The problem: Of all the lines in the records below, copy only those that contain the string "update".

Records supplied:
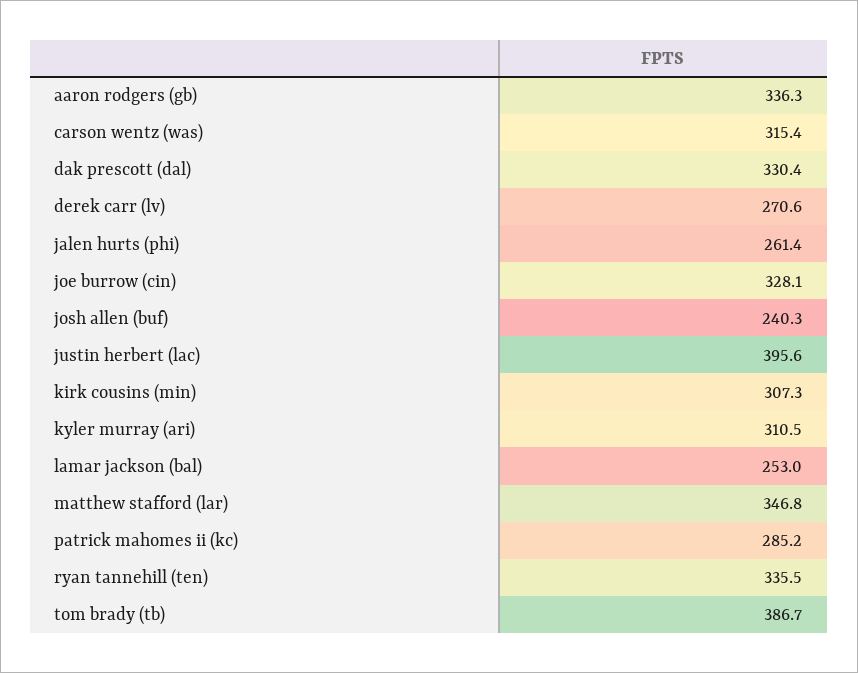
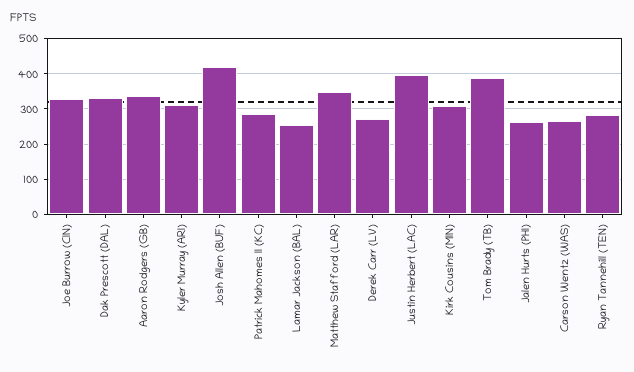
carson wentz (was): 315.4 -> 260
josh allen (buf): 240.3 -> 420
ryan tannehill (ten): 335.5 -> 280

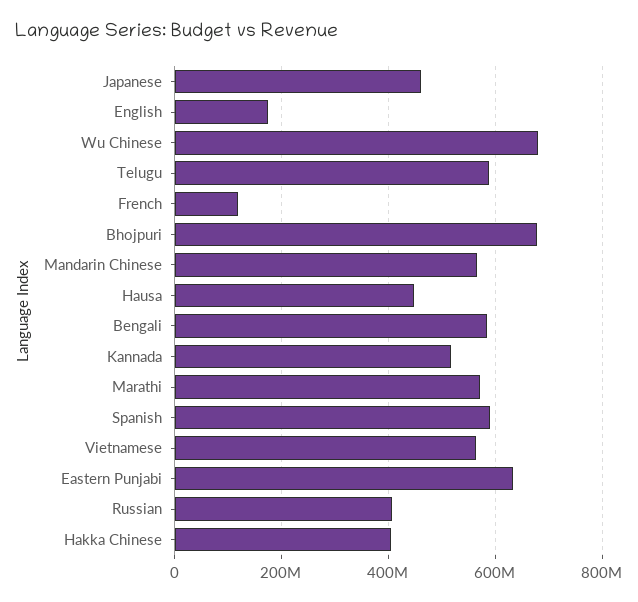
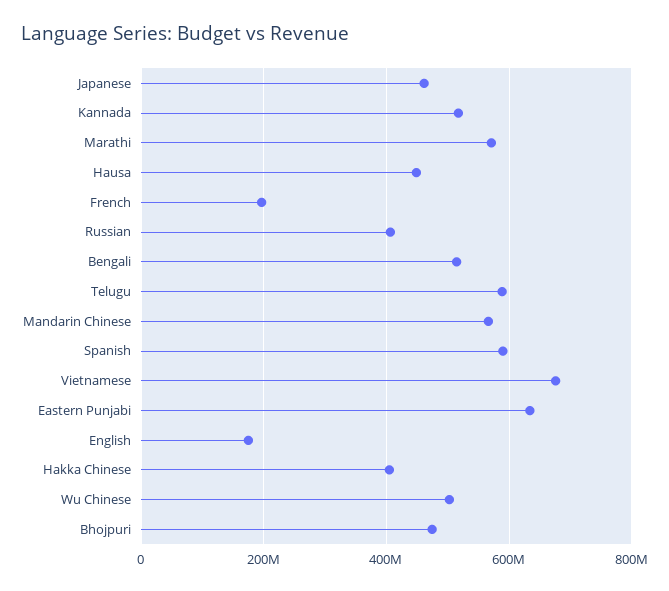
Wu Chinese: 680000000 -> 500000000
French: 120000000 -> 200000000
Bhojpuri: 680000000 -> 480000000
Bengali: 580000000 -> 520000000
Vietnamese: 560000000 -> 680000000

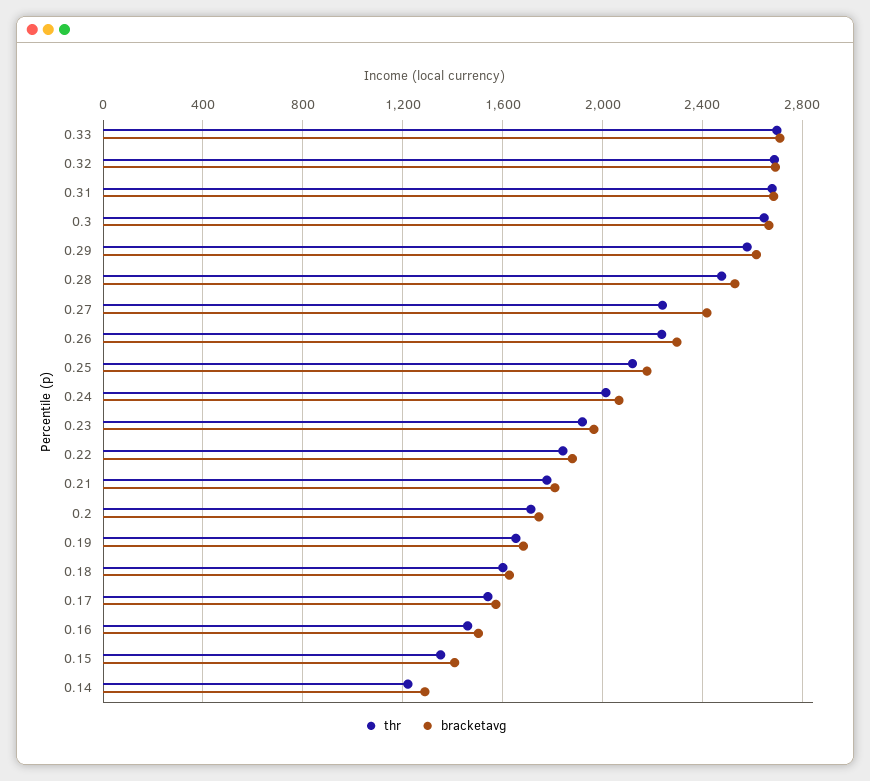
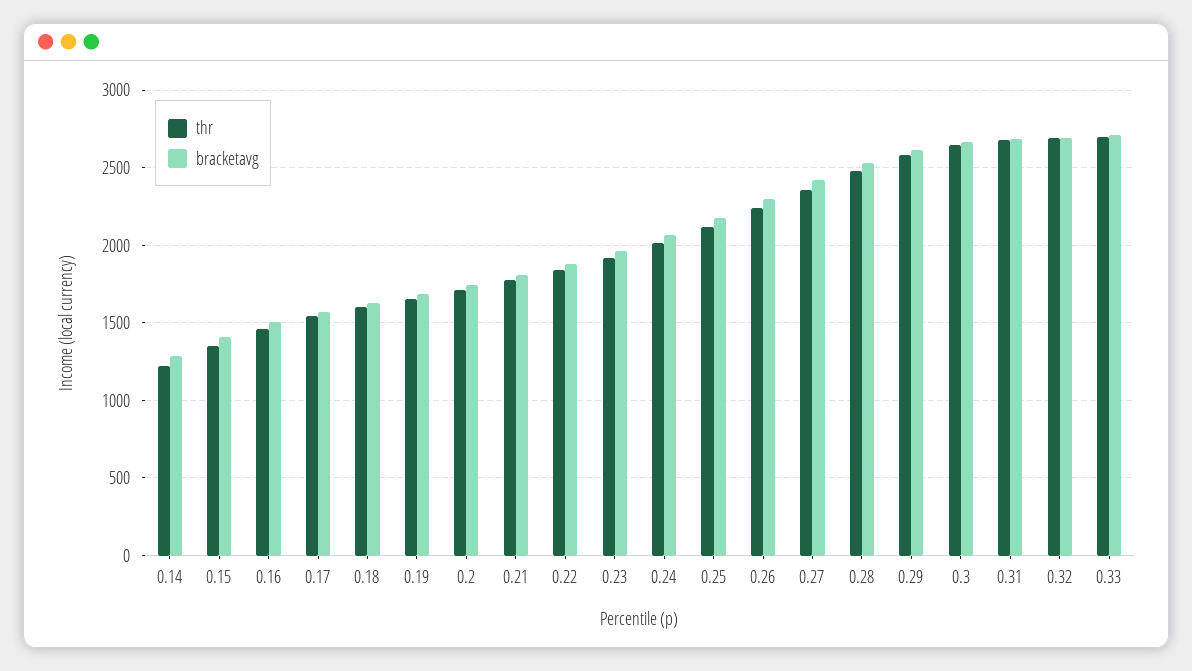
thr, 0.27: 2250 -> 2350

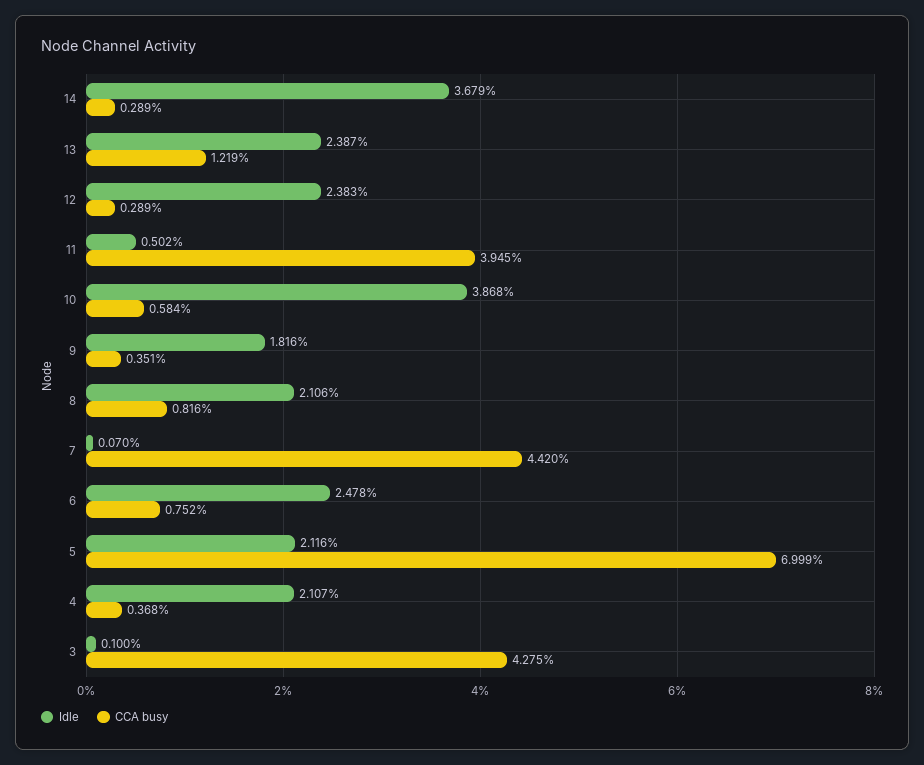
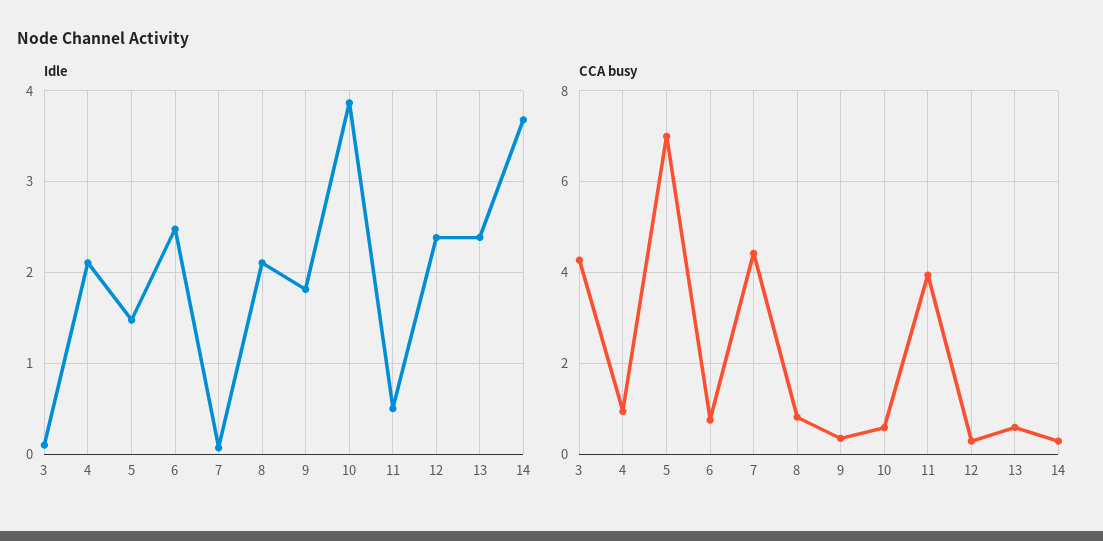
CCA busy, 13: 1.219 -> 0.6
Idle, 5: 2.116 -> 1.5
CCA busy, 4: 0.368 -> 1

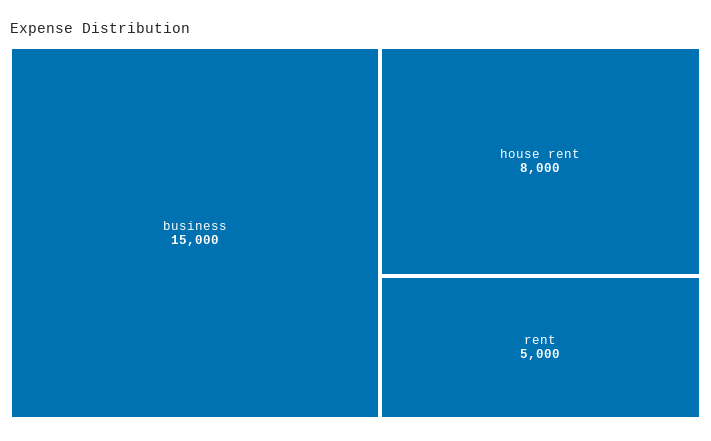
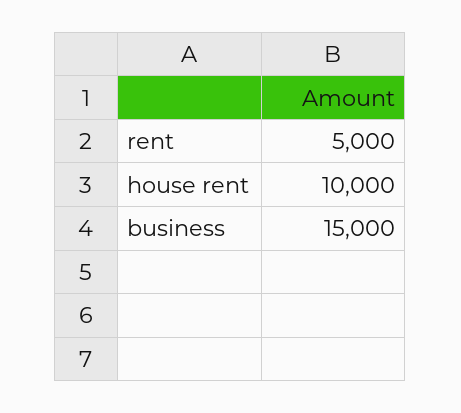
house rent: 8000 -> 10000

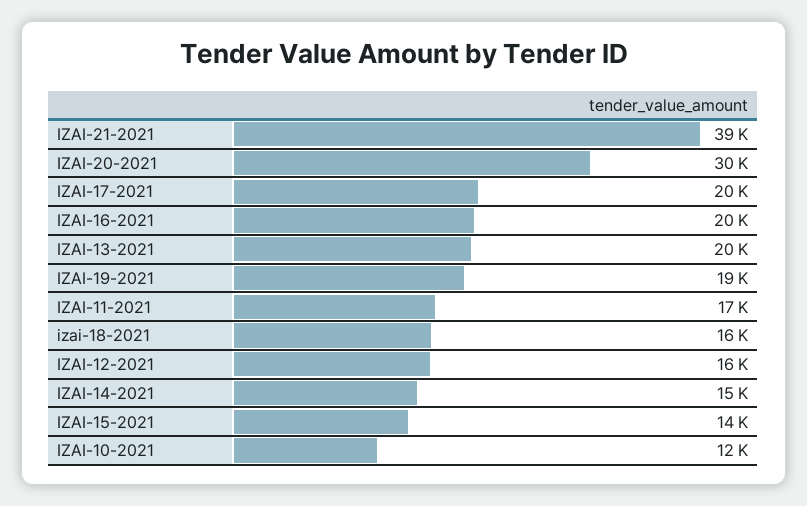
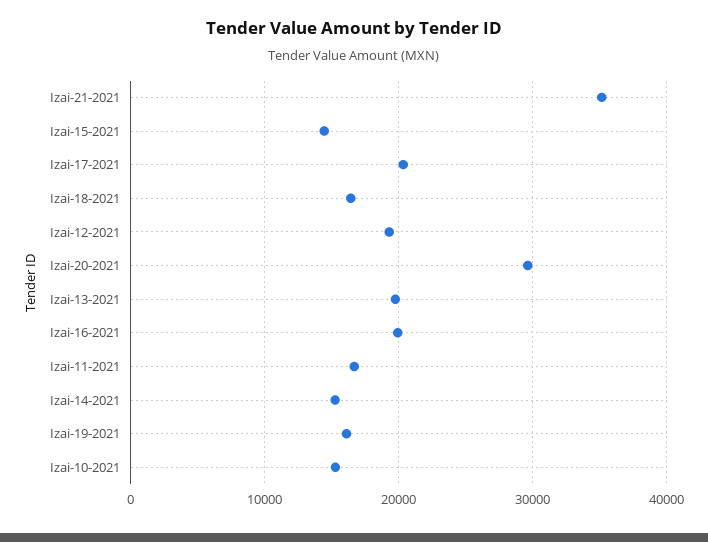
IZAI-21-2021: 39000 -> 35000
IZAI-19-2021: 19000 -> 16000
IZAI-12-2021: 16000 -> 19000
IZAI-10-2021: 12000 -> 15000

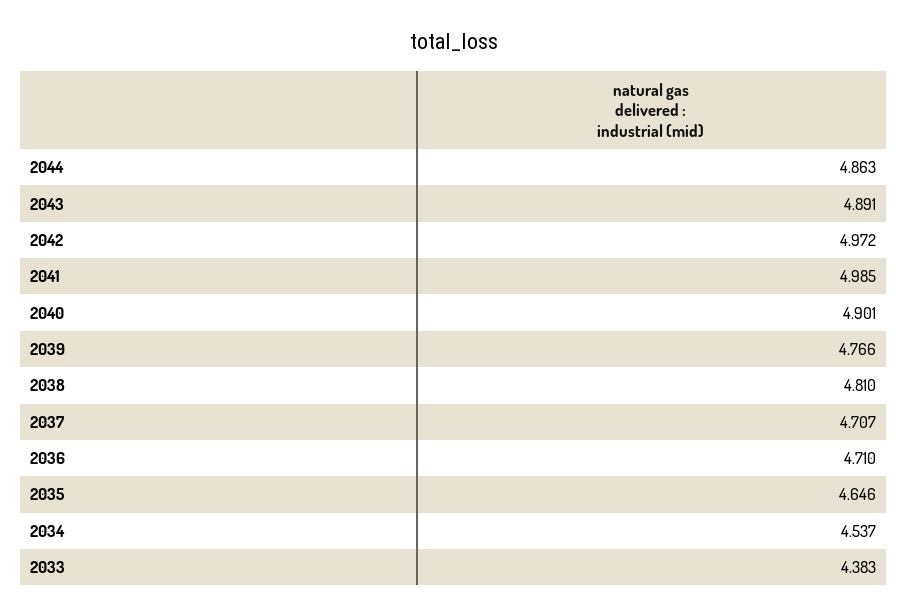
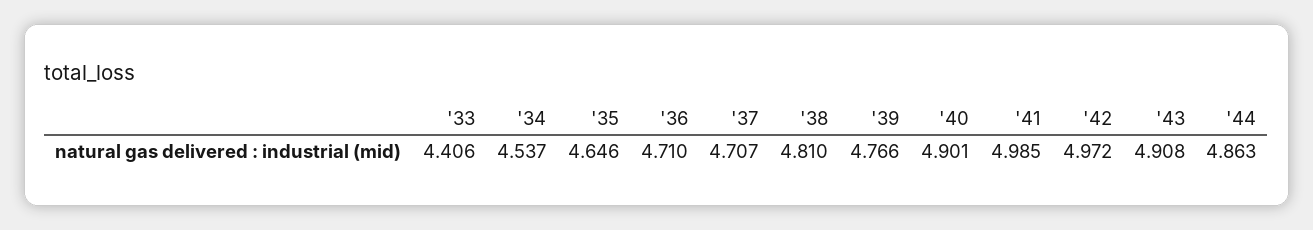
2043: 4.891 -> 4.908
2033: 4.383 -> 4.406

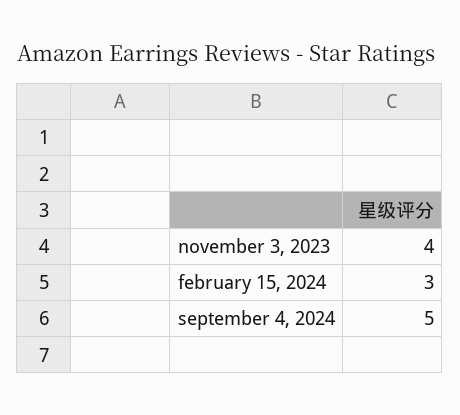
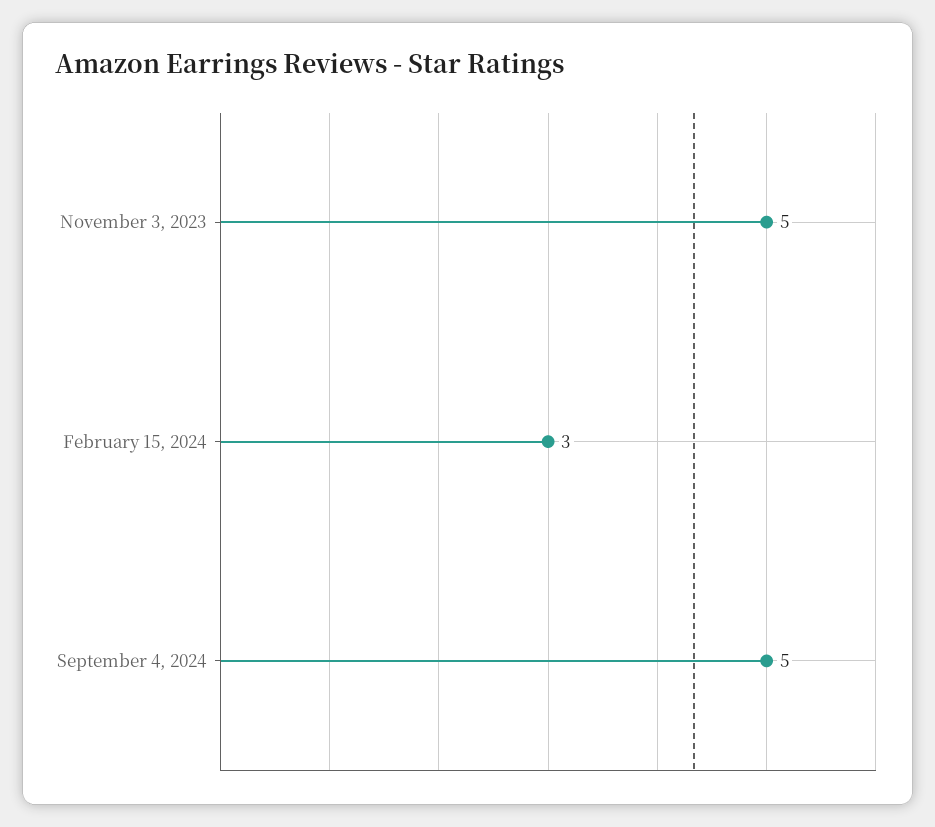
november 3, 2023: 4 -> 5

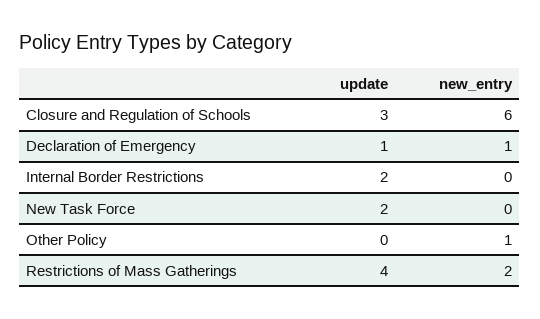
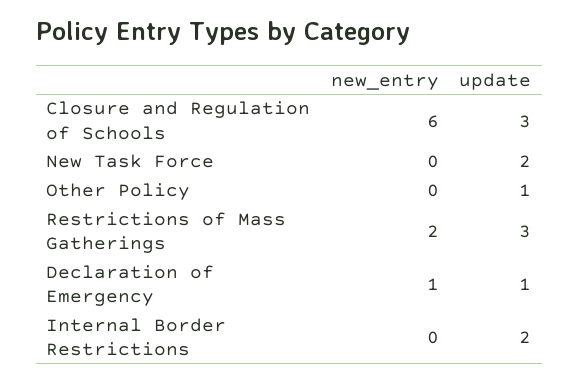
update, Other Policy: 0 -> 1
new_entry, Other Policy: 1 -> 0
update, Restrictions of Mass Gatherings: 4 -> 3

The answer:
update, Other Policy: 0 -> 1
update, Restrictions of Mass Gatherings: 4 -> 3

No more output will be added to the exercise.